Motivos para o aumento da Selic
A alta da Selic ocorre em um contexto de inflação acima da meta, com o Índice Nacional de Preços ao Consumidor Amplo (IPCA), principal indicador da inflação oficial, acumulando uma alta de 4,83% em 2024. A elevação dos preços dos alimentos, especialmente da carne e de algumas frutas, tem sido um dos principais fatores que contribuem para o aumento da inflação. O BC busca com a alta dos juros conter a demanda e, assim, controlar o avanço dos preços.
Em dezembro de 2024, o IPCA foi de 0,52%, o que impulsionou as projeções de inflação para 2025. De acordo com o Banco Central, o IPCA deverá terminar o ano em 4,5%, mas esse cenário pode ser revisto dependendo de fatores como a cotação do dólar e a evolução da inflação. O mercado, por sua vez, está mais pessimista e projeta uma inflação de 5,5% para 2025, acima do teto da meta estipulada pelo Conselho Monetário Nacional (CMN), que é de 4,5%, com um intervalo de tolerância de 1,5 pontos percentuais para cima ou para baixo.

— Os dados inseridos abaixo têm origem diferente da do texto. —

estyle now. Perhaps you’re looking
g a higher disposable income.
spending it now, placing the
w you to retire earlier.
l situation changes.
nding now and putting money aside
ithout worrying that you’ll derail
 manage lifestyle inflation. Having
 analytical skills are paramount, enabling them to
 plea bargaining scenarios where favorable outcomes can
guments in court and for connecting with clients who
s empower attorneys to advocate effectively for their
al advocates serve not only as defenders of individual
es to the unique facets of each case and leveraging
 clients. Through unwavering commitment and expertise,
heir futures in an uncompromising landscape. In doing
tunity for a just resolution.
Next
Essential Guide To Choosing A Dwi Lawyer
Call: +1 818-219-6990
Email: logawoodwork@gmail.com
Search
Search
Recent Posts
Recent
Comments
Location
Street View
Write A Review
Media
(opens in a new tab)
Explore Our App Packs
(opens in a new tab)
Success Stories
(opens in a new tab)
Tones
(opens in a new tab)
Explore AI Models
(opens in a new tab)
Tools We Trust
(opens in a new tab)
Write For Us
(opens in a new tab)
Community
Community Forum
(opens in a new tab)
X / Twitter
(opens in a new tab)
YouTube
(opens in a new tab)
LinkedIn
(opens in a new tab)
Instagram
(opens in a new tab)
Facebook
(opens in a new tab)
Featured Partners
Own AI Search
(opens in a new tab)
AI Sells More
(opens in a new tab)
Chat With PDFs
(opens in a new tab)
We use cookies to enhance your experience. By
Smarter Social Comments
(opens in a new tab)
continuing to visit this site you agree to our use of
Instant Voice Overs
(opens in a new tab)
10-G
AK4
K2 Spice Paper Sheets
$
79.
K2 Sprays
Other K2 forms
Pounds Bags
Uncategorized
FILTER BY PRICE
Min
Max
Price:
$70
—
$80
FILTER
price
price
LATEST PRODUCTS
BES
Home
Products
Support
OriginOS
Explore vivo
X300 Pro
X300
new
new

Impactos do aumento na economia
O aumento da taxa Selic tem efeitos diretos sobre o custo do crédito, tornando-o mais caro. Isso pode afetar o consumo das famílias e os investimentos das empresas, impactando o crescimento econômico. No entanto, a elevação da taxa de juros também é uma ferramenta importante para conter a inflação, uma vez que juros mais altos desestimulam a demanda e incentivam a poupança.
O Banco Central, em sua análise, manteve a previsão de crescimento econômico de 2,1% para 2025, embora o mercado, conforme o boletim Focus, estime uma expansão do Produto Interno Bruto (PIB) de 2,06% no mesmo período. A política de juros elevados, embora eficaz no controle da inflação, pode dificultar o crescimento econômico, pois restringe o crédito e o consumo.
Perspectivas futuras
A inflação será monitorada de perto, e o Banco Central segue acompanhando os impactos do aumento do dólar e das flutuações econômicas globais. Com a implementação do novo sistema de metas de inflação, que passou a ser contínuo a partir de 2025, o BC avaliará mensalmente o desempenho da inflação, ajustando sua política monetária conforme necessário.